According to The Senior Citizens League, Social Security recipients could potentially receive a 3% raise next year. This estimate has increased from the previously projected 2.7% from last month. The official announcement regarding the cost-of-living adjustment (COLA) for next year will be made in October by the Social Security Administration. This decision will be based on a comparison of the average consumer price index from the third quarter of 2023 with the average data from the same period in the previous year. Until then, The Senior Citizens League, an impartial advocacy organization, provides its own projection based on the latest inflation data.
Inflation Data Reveals Slower Pace of Price Increases
Recent inflation data released by the U.S. Bureau of Labor Statistics on Wednesday indicates a slowdown in the rate of price increases for June. Prices rose by 3% over the same period last year, as measured by the CPI-U index. However, the COLA calculation is based on a subset of this index known as the consumer price index for Urban Wage Earners and Clerical Workers (CPI-W). The CPI-W rose by 2.3% over the past 12 months.
Gasoline Prices Influence COLA Estimate
Fluctuations Expected in COLA Estimate
Given the volatility of inflation over the past year, Johnson anticipates a possible dip in the COLA estimate for next month. As circumstances continue to change, the COLA estimate will fluctuate accordingly.
The 2024 COLA Estimate and its Impact on Retirement Benefits
The Committee for a Responsible Federal Budget recently released its own estimate for the 2024 cost-of-living adjustment (COLA), ranging between 2.6% to 3.3%. This estimate takes into account different inflation scenarios, with the top end assuming continued inflation trends and the bottom end assuming no net inflation for the rest of the year.
Should the COLA be 3%, the average monthly retirement benefit of $1,787 would see an increase of approximately $53.60, according to The Senior Citizens League. However, it’s important to note that beneficiaries will not necessarily pocket the full amount of this increase due to automatic deductions for Medicare Part B premiums from Social Security checks.
The Centers for Medicare and Medicaid Services have yet to announce the Part B premium for 2024. In their March annual report, the Medicare trustees projected that the standard premium would rise to $174.80 per month, up from $164.90 this year.
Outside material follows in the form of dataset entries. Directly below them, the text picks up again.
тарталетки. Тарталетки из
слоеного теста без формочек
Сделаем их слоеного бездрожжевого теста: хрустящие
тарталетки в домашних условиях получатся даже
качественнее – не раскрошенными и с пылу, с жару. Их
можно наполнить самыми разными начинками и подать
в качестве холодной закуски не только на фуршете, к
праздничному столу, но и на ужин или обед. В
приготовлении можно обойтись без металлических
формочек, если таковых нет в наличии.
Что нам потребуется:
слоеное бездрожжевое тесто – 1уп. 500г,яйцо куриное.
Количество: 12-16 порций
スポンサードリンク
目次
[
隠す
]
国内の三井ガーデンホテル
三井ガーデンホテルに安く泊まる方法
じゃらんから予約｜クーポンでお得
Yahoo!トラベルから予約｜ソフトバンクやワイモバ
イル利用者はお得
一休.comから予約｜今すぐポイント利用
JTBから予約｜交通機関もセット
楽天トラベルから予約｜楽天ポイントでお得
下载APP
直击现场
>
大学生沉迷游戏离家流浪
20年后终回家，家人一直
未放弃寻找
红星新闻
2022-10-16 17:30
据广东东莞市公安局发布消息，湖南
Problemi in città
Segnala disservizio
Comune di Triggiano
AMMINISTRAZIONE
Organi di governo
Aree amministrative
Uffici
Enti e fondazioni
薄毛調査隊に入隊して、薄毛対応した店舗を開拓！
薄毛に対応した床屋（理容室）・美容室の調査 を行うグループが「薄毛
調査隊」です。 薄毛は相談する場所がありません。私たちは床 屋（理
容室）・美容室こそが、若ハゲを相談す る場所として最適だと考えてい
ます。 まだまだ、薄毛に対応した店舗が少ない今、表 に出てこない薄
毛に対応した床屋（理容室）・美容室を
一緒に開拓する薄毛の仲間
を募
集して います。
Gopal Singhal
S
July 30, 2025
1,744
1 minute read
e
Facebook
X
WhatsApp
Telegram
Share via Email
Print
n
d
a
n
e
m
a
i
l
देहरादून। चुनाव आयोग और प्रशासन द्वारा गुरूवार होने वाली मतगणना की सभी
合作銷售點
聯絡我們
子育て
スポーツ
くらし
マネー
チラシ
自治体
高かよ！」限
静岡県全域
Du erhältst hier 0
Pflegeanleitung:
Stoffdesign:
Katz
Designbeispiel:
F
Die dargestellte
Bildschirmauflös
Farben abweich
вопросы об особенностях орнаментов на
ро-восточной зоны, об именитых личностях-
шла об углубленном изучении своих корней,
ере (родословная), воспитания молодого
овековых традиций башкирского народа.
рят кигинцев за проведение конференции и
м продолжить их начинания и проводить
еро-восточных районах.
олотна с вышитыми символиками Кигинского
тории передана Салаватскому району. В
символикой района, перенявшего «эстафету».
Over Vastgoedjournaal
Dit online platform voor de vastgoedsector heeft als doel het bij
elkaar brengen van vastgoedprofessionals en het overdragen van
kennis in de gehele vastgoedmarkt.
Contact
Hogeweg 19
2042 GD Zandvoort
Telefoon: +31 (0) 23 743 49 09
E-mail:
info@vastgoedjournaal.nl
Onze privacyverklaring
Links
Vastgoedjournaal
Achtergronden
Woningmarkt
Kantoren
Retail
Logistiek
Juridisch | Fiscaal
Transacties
However, this estimate does not include the potential impact of lecanemab, a new Alzheimer’s drug that Medicare plans to cover once it receives full approval from the Food and Drug Administration.
Lecanemab is administered intravenously in the doctor’s office, making it fall under Medicare Part B coverage. Patients on this drug require regular monitoring for side effects. Taking into account spending estimates, The Senior Citizens League predicts that the addition of the Alzheimer’s drug and the related Part B services for administration and monitoring could raise the Part B premium by approximately $5 per month, potentially bringing it up to around $179.80 per month.
It remains to be seen how these figures will evolve, but they highlight the intricate considerations involved in determining retirement benefits and Medicare premiums. As we navigate the complexities of these financial matters, it is important for individuals to stay informed and prepared.